La Cour de Justice Européenne (CJUE) a estimé dans un avis rendu le 14 mars 2017 dans deux affaires, l’une belge, l’autre française, que l’interdiction du port des signes religieux au travail était possible pour l’entreprise désireuse d’afficher une politique de neutralité eu égard à ses clients.

En effet, une règle interne à l’entreprise peut interdire le port visible de signes religieux, politiques et philosophiques, dans la mesure où elle traite de manière identique tous les salariés de l’entreprise, de manière générale et indifférenciée. Elle ne représente aucune discrimination directe, ni indirecte, si l’obligation n’aboutit pas à créer un désavantage particulier par des salariés adhérant à une religion ou des convictions spécifique(s). La règle respecte ainsi la directive 2000/78 CE portant sur la création d’un cadre général en faveur de l’égalité de traitement en matière d’emploi et de travail et à la Convention Européenne des droits de l’homme.

Tout d’abord, elles sont en droit de fixer des règles internes réglementant la question, prévoyant une interdiction générale et indifférenciée de neutralité vestimentaire.

La décision de la CJUE valide ainsi une disposition de la loi française « El Khomri » qui permet l’insertion d’une clause particulière dans le règlement intérieur.

La France, unique pays laïque en Europe, accueille donc un tel avis sans véritable surprise, alors que la réaction est plus nuancée dans les pays où la religion a une place constitutionnelle (telle que l’Allemagne) ou prend la forme de religion d’Etat (Grèce, Irlande…).

Mais de façon générale, les employeurs européens apprécient la clarification ainsi opérée par la CJUE d’un sujet ultra-sensible. Les entreprises françaises, dans la mesure où elles appartiennent à un groupe international, devront certainement communiquer intelligemment vis-à-vis de leur siège s’il est situé dans un pays où les restrictions à la liberté d’expression semblent a priori rudes.

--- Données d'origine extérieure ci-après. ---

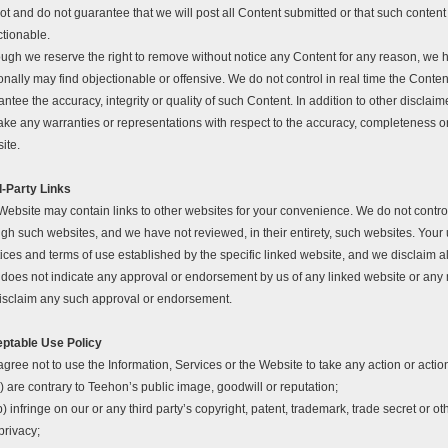
t and do not guarantee that we will post all Content submitted or that such content 
ctionable.
ough we reserve the right to remove without notice any Content for any reason, we h
nally may find objectionable or offensive. We do not control in real time the Conte
ntee the accuracy, integrity or quality of such Content. In addition to other discla
ake any warranties or representations with respect to the accuracy, completeness o
ite.
d-Party Links
Website may contain links to other websites for your convenience. We do not control
gh such websites, and we have not reviewed, in their entirety, such websites. Your u
ices and terms of use established by the specific linked website, and we disclaim all 
s does not indicate any approval or endorsement by us of any linked website or any
isclaim any such approval or endorsement.
ptable Use Policy
gree not to use the Information, Services or the Website to take any action or action
) are contrary to Teehon’s public image, goodwill or reputation;
b) infringe on our or any third party’s copyright, patent, trademark, trade secret or othe
privacy;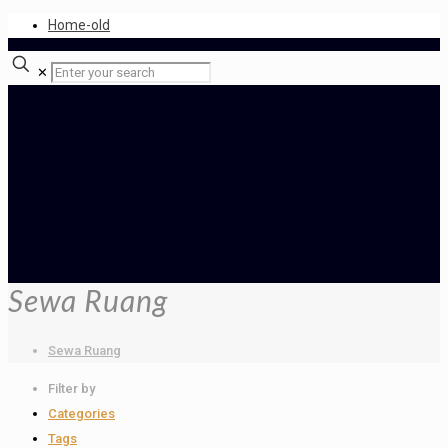
Home-old
✕
Sewa Ruang
Sewa Ruang
Filter by
Categories
Tags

Elles doivent ensuite réviser leur règlement intérieur en respectant la procédure d’information / consultation du comité d’entreprise et la communication à l’inspection du travail. L’employeur doit veiller à ce que les dispositions restrictives soient objectivement justifiées, par la nature de la tâche à accomplir et proportionnées au but recherché. Ainsi, des motifs d’hygiène et de sécurité peuvent justifier les restrictions, mais également le contact avec la clientèle de salarié visé. Car si la règle restrictive est permise sur le principe, elle doit obéir à des conditions strictes de proportionnalité et de nécessité. En l’absence de règle claire et en prévoyant des sanctions en cas de non-respect se pose la question du salarié récalcitrant. La sanction disciplinaire sera difficile à mettre en œuvre, le licenciement, en particulier privé de motif réel et sérieux sera susceptible d’être considéré comme discriminatoire.

La tâche des entreprises n’est donc pas aisée. Si elles peuvent s’inspirer du guide du fait religieux en entreprise (qui n’a cependant aucune valeur normative), publié par le gouvernement français en automne 2016, elles doivent articuler leur règlement intérieur en veillant à la cohérence des dispositions avec d’autres règles régissant la collectivité des travailleurs, tels que les chartes éthiques, Codes of Conduct, Chartes de la diversité …

En attendant qu’une loi clarifie précisément les conditions des restrictions apportées à la liberté d’expression.